**TASK GOAL**
Format every line of text in the data below as a numbered list, skipping any blank lines. Leave the pictures out of your answer.

Extracted page text data:

>>>

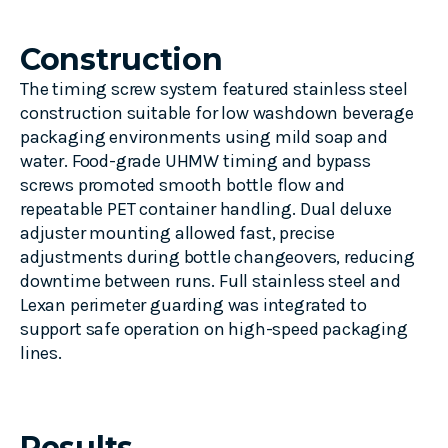
Construction
The timing screw system featured stainless steel
construction suitable for low washdown beverage
packaging environments using mild soap and
water. Food-grade UHMW timing and bypass
screws promoted smooth bottle flow and
repeatable PET container handling. Dual deluxe
adjuster mounting allowed fast, precise
adjustments during bottle changeovers, reducing
downtime between runs. Full stainless steel and
Lexan perimeter guarding was integrated to
support safe operation on high-speed packaging
lines.
Results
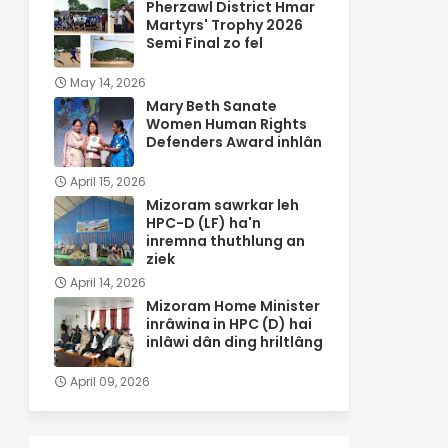
Pherzawl District Hmar
Martyrs' Trophy 2026
Semi Final zo fel
May 14, 2026
Mary Beth Sanate
Women Human Rights
Defenders Award inhlân
April 15, 2026
Mizoram sawrkar leh
HPC-D (LF) ha'n
inremna thuthlung an
ziek
April 14, 2026
Mizoram Home Minister
inrâwina in HPC (D) hai
inlâwi dân ding hriltlâng
April 09, 2026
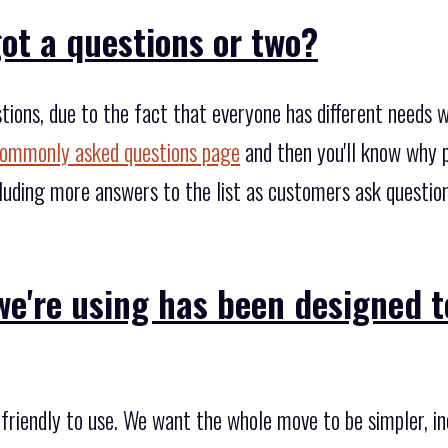
ot a questions or two?
tions, due to the fact that everyone has different needs 
ommonly asked questions page
and then you'll know why p
cluding more answers to the list as customers ask questio
e're using has been designed t
friendly to use. We want the whole move to be simpler, in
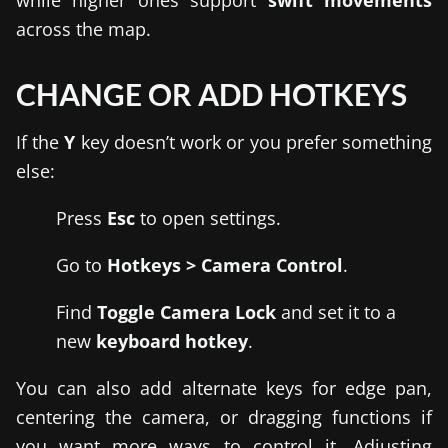
while higher ones support
swift movements
across the map.
CHANGE OR ADD HOTKEYS
If the
Y
key doesn’t work or you prefer something
else:
Press
Esc
to open settings.
Go to
Hotkeys > Camera Control
.
Find
Toggle Camera Lock
and set it to a
new
keyboard hotkey
.
You can also add alternate keys for edge pan,
centering the camera, or dragging functions if
you want more ways to control it. Adjusting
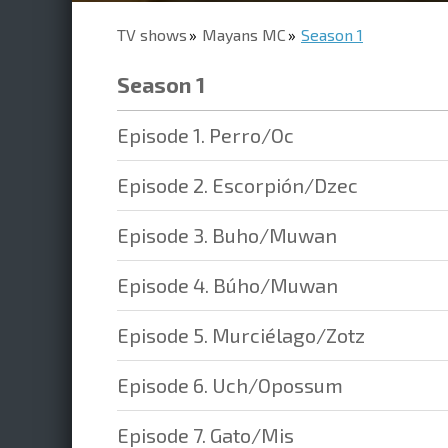
TV shows
Mayans MC
Season 1
Season 1
Episode 1. Perro/Oc
Episode 2. Escorpión/Dzec
Episode 3. Buho/Muwan
Episode 4. Búho/Muwan
Episode 5. Murciélago/Zotz
Episode 6. Uch/Opossum
Episode 7. Gato/Mis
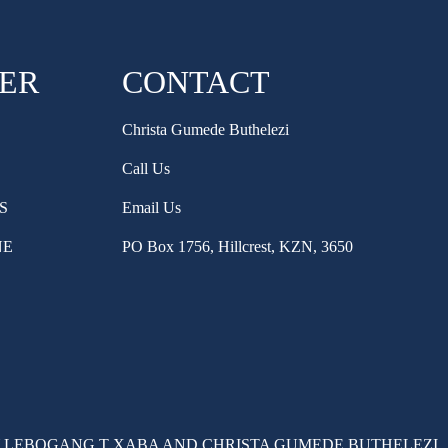
HER
CONTACT
Christa Gumede Buthelezi
Call Us
S
Email Us
NE
PO Box 1756, Hillcrest, KZN, 3650
 LEBOGANG T XABA AND CHRISTA GUMEDE BUTHELEZI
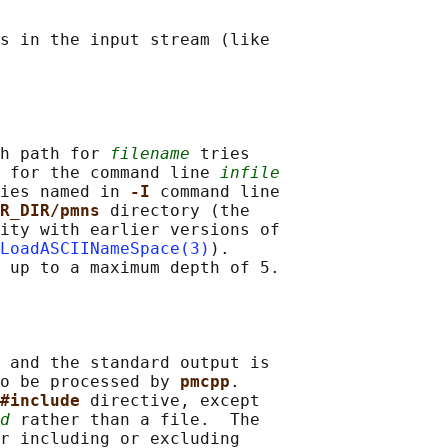
s in the input stream (like

h path for 
filename
 tries

 for the command line 
infile
ies named in 
-I 
command line

R_DIR/pmns 
directory (the

ity with earlier versions of

LoadASCIINameSpace(3)
).

 up to a maximum depth of 5.

 and the standard output is

o be processed by 
pmcpp
.

#include 
directive, except

d
 rather than a file.  The

r including or excluding
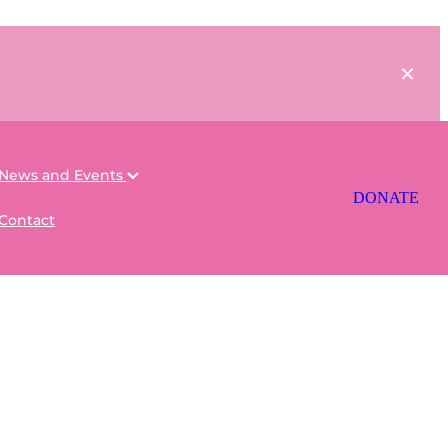
News and Events
DONATE
Contact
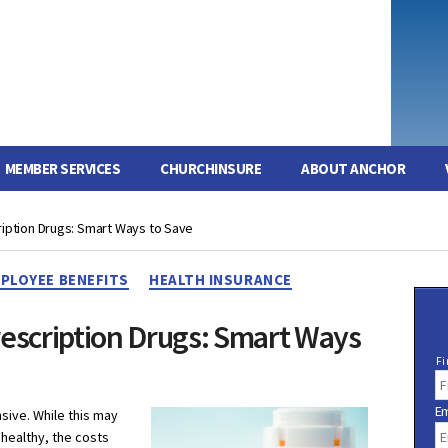
MEMBER SERVICES
CHURCHINSURE
ABOUT ANCHOR
ription Drugs: Smart Ways to Save
Categories
PLOYEE BENEFITS
HEALTH INSURANCE
rescription Drugs: Smart Ways
N
Fi
a
m
Em
e
sive. While this may
healthy, the costs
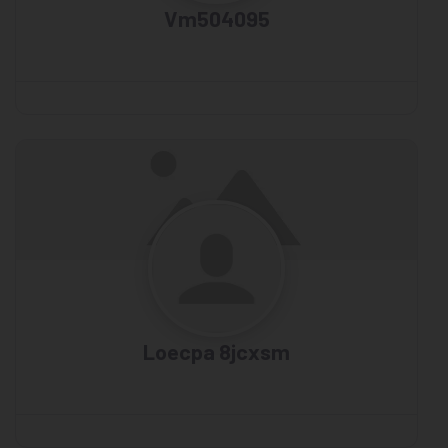
Vm504095
Loecpa 8jcxsm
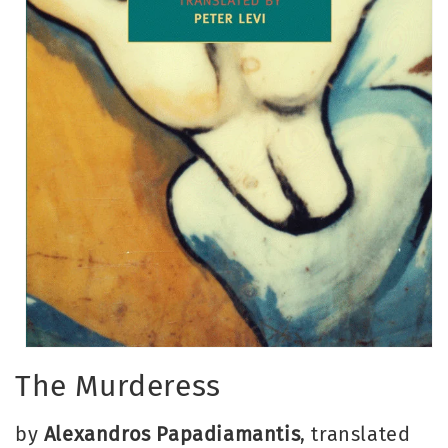
Open
media
The Murderess
1
in
modal
by
Alexandros Papadiamantis
, translated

<<<

**WRITTEN ANSWER**
1. Construction
2. The timing screw system featured stainless steel
3. construction suitable for low washdown beverage
4. packaging environments using mild soap and
5. water. Food-grade UHMW timing and bypass
6. screws promoted smooth bottle flow and
7. repeatable PET container handling. Dual deluxe
8. adjuster mounting allowed fast, precise
9. adjustments during bottle changeovers, reducing
10. downtime between runs. Full stainless steel and
11. Lexan perimeter guarding was integrated to
12. support safe operation on high-speed packaging
13. lines.
14. Results
15. Pherzawl District Hmar
16. Martyrs' Trophy 2026
17. Semi Final zo fel
18. May 14, 2026
19. Mary Beth Sanate
20. Women Human Rights
21. Defenders Award inhlân
22. April 15, 2026
23. Mizoram sawrkar leh
24. HPC-D (LF) ha'n
25. inremna thuthlung an
26. ziek
27. April 14, 2026
28. Mizoram Home Minister
29. inrâwina in HPC (D) hai
30. inlâwi dân ding hriltlâng
31. April 09, 2026
32. ot a questions or two?
33. tions, due to the fact that everyone has different needs 
34. ommonly asked questions page
35. and then you'll know why p
36. cluding more answers to the list as customers ask questio
37. e're using has been designed t
38. friendly to use. We want the whole move to be simpler, in
39. while higher ones support
40. swift movements
41. across the map.
42. CHANGE OR ADD HOTKEYS
43. If the
44. Y
45. key doesn’t work or you prefer something
46. else:
47. Press
48. Esc
49. to open settings.
50. Go to
51. Hotkeys > Camera Control
52. .
53. Find
54. Toggle Camera Lock
55. and set it to a
56. new
57. keyboard hotkey
58. .
59. You can also add alternate keys for edge pan,
60. centering the camera, or dragging functions if
61. you want more ways to control it. Adjusting
62. TV shows
63. Mayans MC
64. Season 1
65. Season 1
66. Episode 1. Perro/Oc
67. Episode 2. Escorpión/Dzec
68. Episode 3. Buho/Muwan
69. Episode 4. Búho/Muwan
70. Episode 5. Murciélago/Zotz
71. Episode 6. Uch/Opossum
72. Episode 7. Gato/Mis
73. HER
74. CONTACT
75. Christa Gumede Buthelezi
76. Call Us
77. S
78. Email Us
79. NE
80. PO Box 1756, Hillcrest, KZN, 3650
81.  LEBOGANG T XABA AND CHRISTA GUMEDE BUTHELEZI
82. s in the input stream (like
83. h path for 
84. filename
85.  tries
86.  for the command line 
87. infile
88. ies named in 
89. -I 
90. command line
91. R_DIR/pmns 
92. directory (the
93. ity with earlier versions of
94. LoadASCIINameSpace(3)
95. ).
96.  up to a maximum depth of 5.
97.  and the standard output is
98. o be processed by 
99. pmcpp
100. .
101. #include 
102. directive, except
103. d
104.  rather than a file.  The
105. r including or excluding
106. News and Events
107. DONATE
108. Contact
109. MEMBER SERVICES
110. CHURCHINSURE
111. ABOUT ANCHOR
112. ription Drugs: Smart Ways to Save
113. Categories
114. PLOYEE BENEFITS
115. HEALTH INSURANCE
116. rescription Drugs: Smart Ways
117. N
118. Fi
119. a
120. m
121. Em
122. e
123. sive. While this may
124. healthy, the costs
125. Vm504095
126. Loecpa 8jcxsm
127. Open
128. media
129. The Murderess
130. 1
131. in
132. modal
133. by
134. Alexandros Papadiamantis
135. , translated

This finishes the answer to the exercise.